TERNATE (kalesang)– Kinerja realisasi Anggaran Pendapatan dan Belanja Daerah (APBD) Regional Maluku Utara per September 2022 sebesar Rp8,08 Triliun atau 62,12 persen dari total pagu.

Kepala Bidang Pembinaan Pelaksanaan Anggaran (PPA) II Kanwil DjPb Maluku Utara, Ahamad Saiful Mujab mengungkapkan realisasi pendapatan APBD Provinsi Maluku Utara per September 2022 ini, masih didominasi oleh komponen dana transfer, yang mencapai Rp7.242.14 Miliar atau 89,62 persen dari total.

“Besarnya proporsi dana transfer dalam komponen pendapatan APBD menunjukkan bahwa kapasitas fiskal daerah masih rendah.” Ungkapnya, Kamis (27/10/2022).

Jika dirinci, total pendapatan APBD terdiri dari, realisasi Dana Bagi Hasil (DBH) sebanyak Rp608,91 Miliar, Dana Alokasi Umum (DAU) sebesar Rp4.907,13 Miliar, Dana Alokasi Khusus (DAK) Fisik Rp4.097,96 Miliar, DAK Nonfisik sebesar Rp991,21 M, dan Dana Insentif Daerah (DID) sebesar Rp81,41 Miliar.

Sementara itu, pada sisi komponen belanja, telah terealisasi sebesar Rp6,58 Triliun atau 69,71 persen dari total pagu. Dan didominasi oleh komponen belanja operasi.

“Untuk pembiayaan APBD sebesar Rp295,43 Miliar, dan Akumulasi SiLPA yang dihasilkan sebesar Rp1,78 Triliun.”Katanya

Untuk itu, Mujab menuturkan, dari sisi pendapatan, Pemerintah Daerah (Pemda) diharapkan melakukan evaluasi terhadap capaian pendapatan realisasi. Serta menyusun strategi untuk meningkatkan Pendapatan Asli Daerah (PAD).

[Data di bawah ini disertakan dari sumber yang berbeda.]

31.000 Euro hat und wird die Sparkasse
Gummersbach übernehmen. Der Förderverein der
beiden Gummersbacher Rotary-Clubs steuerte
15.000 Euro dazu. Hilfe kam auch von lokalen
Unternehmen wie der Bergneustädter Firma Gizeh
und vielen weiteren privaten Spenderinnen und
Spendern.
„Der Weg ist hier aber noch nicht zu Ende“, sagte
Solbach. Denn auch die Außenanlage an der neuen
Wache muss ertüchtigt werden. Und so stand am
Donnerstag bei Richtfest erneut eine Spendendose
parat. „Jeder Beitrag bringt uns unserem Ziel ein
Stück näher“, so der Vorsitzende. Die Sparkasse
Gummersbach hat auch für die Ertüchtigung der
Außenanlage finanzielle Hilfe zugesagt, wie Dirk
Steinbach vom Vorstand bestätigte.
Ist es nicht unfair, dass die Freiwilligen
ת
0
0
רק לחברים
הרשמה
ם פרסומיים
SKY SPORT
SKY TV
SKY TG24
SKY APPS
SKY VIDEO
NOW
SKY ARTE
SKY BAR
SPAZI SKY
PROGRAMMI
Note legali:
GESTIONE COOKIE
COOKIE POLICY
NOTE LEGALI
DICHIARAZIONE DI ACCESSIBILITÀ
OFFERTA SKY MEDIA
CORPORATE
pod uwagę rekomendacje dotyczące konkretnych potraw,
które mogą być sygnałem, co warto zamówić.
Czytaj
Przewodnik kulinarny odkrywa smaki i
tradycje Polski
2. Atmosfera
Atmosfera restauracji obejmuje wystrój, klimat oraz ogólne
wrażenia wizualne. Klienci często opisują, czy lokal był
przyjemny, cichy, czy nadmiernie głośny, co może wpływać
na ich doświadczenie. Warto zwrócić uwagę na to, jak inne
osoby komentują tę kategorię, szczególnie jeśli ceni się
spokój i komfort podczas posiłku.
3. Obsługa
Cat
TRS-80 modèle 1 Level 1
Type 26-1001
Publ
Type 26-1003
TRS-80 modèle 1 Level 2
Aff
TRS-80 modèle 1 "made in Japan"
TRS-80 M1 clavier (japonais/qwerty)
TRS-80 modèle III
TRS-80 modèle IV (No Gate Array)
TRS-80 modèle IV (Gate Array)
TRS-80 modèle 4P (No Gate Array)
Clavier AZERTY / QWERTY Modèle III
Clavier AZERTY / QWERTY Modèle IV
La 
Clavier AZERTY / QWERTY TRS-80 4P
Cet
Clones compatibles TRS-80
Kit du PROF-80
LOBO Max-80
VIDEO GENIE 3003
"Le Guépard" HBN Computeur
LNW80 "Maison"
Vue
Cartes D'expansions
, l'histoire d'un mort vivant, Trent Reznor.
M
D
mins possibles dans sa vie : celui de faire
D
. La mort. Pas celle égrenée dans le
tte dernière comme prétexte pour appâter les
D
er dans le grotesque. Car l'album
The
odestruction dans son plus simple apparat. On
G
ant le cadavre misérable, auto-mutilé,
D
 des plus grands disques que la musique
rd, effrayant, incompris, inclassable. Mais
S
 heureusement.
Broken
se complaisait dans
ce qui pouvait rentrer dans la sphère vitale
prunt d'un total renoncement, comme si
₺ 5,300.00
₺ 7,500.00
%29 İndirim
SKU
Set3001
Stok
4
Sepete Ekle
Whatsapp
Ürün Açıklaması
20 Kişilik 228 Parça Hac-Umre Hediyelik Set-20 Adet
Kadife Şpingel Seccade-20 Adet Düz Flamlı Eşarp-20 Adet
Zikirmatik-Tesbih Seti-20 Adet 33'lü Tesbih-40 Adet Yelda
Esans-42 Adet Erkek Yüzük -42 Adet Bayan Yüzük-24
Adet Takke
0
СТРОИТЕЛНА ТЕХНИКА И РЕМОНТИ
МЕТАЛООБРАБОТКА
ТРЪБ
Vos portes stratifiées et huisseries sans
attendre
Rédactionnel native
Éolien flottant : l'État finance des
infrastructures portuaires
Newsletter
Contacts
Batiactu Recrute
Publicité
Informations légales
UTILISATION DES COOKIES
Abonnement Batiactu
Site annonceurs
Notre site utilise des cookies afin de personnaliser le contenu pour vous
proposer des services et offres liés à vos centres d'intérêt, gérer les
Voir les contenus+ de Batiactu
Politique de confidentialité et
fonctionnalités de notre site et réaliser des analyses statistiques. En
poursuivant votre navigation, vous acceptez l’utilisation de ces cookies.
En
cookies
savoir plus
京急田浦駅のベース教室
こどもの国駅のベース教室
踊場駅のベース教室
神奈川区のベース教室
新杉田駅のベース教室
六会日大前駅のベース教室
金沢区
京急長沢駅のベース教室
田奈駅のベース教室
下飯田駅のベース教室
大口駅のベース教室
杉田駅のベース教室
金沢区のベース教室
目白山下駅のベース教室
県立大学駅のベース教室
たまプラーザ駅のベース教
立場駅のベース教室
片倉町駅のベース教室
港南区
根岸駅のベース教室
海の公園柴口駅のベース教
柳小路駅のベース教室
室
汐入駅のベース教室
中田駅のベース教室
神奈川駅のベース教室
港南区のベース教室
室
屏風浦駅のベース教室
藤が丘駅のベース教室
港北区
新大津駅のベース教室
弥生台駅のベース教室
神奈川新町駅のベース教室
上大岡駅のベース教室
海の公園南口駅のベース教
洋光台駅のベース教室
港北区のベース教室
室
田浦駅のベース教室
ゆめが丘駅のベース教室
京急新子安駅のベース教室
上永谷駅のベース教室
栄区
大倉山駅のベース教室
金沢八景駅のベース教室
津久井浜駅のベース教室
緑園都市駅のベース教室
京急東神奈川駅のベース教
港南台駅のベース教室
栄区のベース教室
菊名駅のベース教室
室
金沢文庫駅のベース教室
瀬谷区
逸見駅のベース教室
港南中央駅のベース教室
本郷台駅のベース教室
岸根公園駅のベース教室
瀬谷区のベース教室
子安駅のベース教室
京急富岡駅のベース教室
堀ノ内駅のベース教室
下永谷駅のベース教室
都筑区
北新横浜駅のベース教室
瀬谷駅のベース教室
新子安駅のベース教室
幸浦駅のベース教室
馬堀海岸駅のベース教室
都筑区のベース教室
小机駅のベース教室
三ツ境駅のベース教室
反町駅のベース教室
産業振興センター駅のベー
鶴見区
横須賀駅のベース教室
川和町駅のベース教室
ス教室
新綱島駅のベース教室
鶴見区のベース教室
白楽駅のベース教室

“Salah satunya penguatan monitoring pungutan pajak dan retribusi daerah.” Jelasnya

Selain itu, pada sisi belanja, pemda diharapkan untuk segera melakukan percepatan penyelesaian proyek DAK fisik.

“Hal itu sangat penting untuk pertumbuhan ekonomi di masyarakat.” Pungkasnya.(M-02).